EXERCISE PASSAGE.
==========
Error correction mechanisms ranging from simple bit parity schemes to complex block-oriented algorithms employ the data and ECC information in tandem to detect and correct errors. In recent years, the capability of error correction schemes has progressed such that increasing numbers and types of errors are routinely correctable. As a result, minor data errors within a memory location are routinely corrected as part of the data retrieval process. In particular forms of digital memory, such as magnetic and optical discs, wherein spare memory locations are typically allocated and readily available for replacement of persistently defective data, replacement of a defective memory location is typically postponed until the defects surpass a predetermined threshold. Thus, memory locations exhibiting small, correctable levels of defects are often tolerated before more heroic measures, such as memory location or media replacement, is undertaken.
==========
EXERCISE DATA.
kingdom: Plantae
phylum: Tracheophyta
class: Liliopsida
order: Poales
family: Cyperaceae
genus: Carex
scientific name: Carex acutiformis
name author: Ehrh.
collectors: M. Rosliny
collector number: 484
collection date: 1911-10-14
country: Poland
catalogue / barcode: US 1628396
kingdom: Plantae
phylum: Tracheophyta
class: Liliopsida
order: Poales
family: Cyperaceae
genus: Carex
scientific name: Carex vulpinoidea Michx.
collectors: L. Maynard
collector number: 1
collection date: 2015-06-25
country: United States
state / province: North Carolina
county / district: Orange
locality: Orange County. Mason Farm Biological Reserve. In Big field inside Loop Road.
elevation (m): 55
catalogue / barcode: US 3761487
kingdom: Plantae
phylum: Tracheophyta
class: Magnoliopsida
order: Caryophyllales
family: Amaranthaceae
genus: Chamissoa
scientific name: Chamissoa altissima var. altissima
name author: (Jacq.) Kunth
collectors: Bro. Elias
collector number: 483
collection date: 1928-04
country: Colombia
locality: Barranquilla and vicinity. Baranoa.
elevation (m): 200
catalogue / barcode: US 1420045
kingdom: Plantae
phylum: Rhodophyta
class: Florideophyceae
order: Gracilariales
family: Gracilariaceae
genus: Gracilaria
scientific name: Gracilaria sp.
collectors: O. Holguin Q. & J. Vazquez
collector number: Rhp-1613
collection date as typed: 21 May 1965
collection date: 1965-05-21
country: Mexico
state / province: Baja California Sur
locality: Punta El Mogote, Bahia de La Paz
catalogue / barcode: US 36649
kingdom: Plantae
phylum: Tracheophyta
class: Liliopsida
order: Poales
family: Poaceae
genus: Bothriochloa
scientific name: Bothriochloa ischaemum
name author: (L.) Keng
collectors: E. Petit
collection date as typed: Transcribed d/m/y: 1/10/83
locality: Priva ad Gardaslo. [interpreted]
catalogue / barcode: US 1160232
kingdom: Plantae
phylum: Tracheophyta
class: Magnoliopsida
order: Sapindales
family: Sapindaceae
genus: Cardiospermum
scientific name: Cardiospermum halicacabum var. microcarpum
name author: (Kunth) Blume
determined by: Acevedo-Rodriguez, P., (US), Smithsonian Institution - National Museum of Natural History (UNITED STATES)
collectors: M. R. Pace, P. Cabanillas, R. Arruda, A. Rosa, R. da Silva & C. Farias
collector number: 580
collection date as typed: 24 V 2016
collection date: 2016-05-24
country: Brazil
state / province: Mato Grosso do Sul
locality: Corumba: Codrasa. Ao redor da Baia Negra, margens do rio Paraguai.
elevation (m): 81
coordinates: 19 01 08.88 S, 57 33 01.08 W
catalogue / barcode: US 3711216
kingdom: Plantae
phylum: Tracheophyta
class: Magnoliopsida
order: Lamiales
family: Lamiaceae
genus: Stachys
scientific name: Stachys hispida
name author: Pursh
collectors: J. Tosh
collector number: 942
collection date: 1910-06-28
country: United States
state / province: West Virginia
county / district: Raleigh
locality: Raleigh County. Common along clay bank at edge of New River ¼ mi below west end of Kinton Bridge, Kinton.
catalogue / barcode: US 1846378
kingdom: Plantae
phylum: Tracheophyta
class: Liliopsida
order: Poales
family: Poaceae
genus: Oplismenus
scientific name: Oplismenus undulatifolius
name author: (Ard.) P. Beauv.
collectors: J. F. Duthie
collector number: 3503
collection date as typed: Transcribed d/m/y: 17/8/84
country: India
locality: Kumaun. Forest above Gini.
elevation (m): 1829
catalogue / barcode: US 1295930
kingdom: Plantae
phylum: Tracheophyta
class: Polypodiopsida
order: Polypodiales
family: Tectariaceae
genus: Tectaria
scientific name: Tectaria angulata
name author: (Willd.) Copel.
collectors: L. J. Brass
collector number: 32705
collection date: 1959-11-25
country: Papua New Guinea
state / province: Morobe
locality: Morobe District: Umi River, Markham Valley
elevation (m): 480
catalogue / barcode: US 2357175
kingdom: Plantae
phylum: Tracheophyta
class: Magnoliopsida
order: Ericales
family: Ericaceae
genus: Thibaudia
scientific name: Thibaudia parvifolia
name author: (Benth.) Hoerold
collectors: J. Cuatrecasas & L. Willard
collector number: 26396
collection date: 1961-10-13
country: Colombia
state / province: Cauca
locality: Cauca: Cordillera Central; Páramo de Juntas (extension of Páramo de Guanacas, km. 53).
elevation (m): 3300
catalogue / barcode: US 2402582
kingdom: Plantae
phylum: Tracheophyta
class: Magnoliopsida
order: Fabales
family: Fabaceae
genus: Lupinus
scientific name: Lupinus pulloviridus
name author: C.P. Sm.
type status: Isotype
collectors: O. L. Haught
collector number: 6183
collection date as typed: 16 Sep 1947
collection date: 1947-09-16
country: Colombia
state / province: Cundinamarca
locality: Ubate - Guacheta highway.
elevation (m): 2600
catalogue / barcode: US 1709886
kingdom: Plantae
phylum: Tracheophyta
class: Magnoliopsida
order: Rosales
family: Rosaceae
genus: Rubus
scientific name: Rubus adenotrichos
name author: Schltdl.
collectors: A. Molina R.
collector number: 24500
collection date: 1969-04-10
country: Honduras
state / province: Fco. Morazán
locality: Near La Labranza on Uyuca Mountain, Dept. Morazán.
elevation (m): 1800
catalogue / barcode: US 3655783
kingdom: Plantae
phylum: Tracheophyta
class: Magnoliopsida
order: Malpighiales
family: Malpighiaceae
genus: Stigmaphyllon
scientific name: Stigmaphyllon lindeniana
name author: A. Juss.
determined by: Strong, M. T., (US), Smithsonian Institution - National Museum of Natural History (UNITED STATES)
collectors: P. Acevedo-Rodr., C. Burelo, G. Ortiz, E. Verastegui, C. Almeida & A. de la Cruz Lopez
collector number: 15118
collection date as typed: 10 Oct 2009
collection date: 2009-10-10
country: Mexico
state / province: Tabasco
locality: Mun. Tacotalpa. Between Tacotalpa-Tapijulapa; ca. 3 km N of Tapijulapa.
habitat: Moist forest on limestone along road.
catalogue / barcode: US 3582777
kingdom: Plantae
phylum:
==========
DESCRIPTION OF THE TASK. Continue the passage on error correction in digital memory, starting after its final sentence.

EXERCISE OUTPUT.
In many cases, the capability of error correction schemes may be extended by way of additional information concerning the data errors encountered. More specifically, if the relative position of one or more possible errors within an addressable memory location is provided to the error correction algorithm, the number of errors correctable by the algorithm within that location may be increased, in some cases by a factor of two or more, by way of a special “erasure” correction mode. As employed in magnetic and optical disc memory systems, information concerning these relative positions, sometimes called erasure pointers, is produced from read channel errors and other sources of error information. Alternatively, in the case of IC memory, previous detection of persistent errors encountered within the same memory location may form the basis of erasure pointers.
In addition to the relative position of a persistent error, the extent, or “scope” of the persistent error is also valuable in extending error correction capability. In other words, a particular persistent error may adversely affect more than a single addressable location. For example, several memory locations, or even extremely large groups of addressable locations that are associated in some fashion, may all exhibit related data errors as a result of a single memory defect. How the affected memory locations are related is often determined by the physical characteristics of the digital memory media, the organization and interconnection of the memory locations, and other factors.